The financial performance, as indicated by the two-component disaggregation of Return on Assets (ROA), reveals distinct trends over the observed period. Net Profit Margin and Asset Turnover both contribute to ROA, and their individual trajectories significantly influence overall profitability. A general observation is a period of improvement followed by a more recent decline in key metrics.
- Net Profit Margin
- The Net Profit Margin demonstrates an increasing trend from August 2020 through May 2021, rising from 7.20% to a peak of 12.86%. This suggests improving profitability during that timeframe. Following this peak, the margin experienced a gradual decline, reaching 9.98% by November 2024, before continuing to decrease to 5.43% by August 2025. This recent decline indicates potential pressures on profitability, possibly due to increased costs or decreased pricing power.
- Asset Turnover
- Asset Turnover exhibits more stability than the Net Profit Margin, generally fluctuating between 1.06 and 1.40. An upward trend is noticeable from February 2021 to August 2023, peaking at 1.40, indicating increasing efficiency in utilizing assets to generate sales. However, a subsequent downward trend emerges, with the ratio decreasing to 1.23 by August 2025. This suggests a potential decrease in the efficiency of asset utilization.
- Return on Assets (ROA)
- ROA mirrors the combined effect of the Net Profit Margin and Asset Turnover. It increased significantly from 8.09% in August 2020 to a high of 16.04% in August 2021. Subsequently, ROA has generally trended downwards, reaching 6.68% in August 2025. The decline in ROA is attributable to the combined effect of the decreasing Net Profit Margin and the more recent decline in Asset Turnover. The most substantial decrease in ROA occurs in the latter portion of the observed period, coinciding with the sharper declines in both contributing factors.

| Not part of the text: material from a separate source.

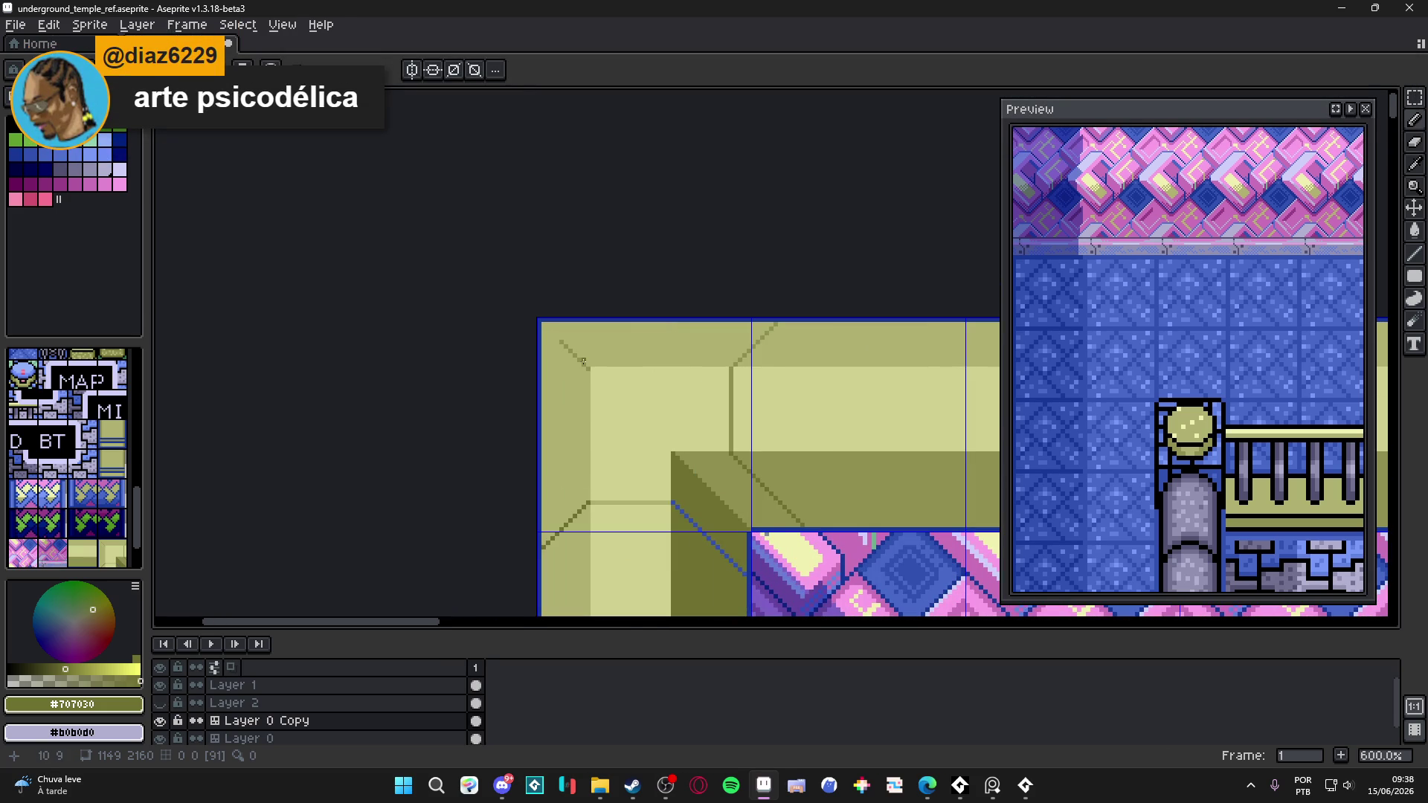
pyautogui.scroll(-4, 583, 361)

The period between August 2020 and August 2021 represents a period of strong performance, with improvements in both profitability and asset utilization. However, the subsequent period demonstrates a weakening of both these key performance indicators, resulting in a decline in overall ROA. The recent trends suggest a need for investigation into the factors driving the decreased profitability and asset efficiency.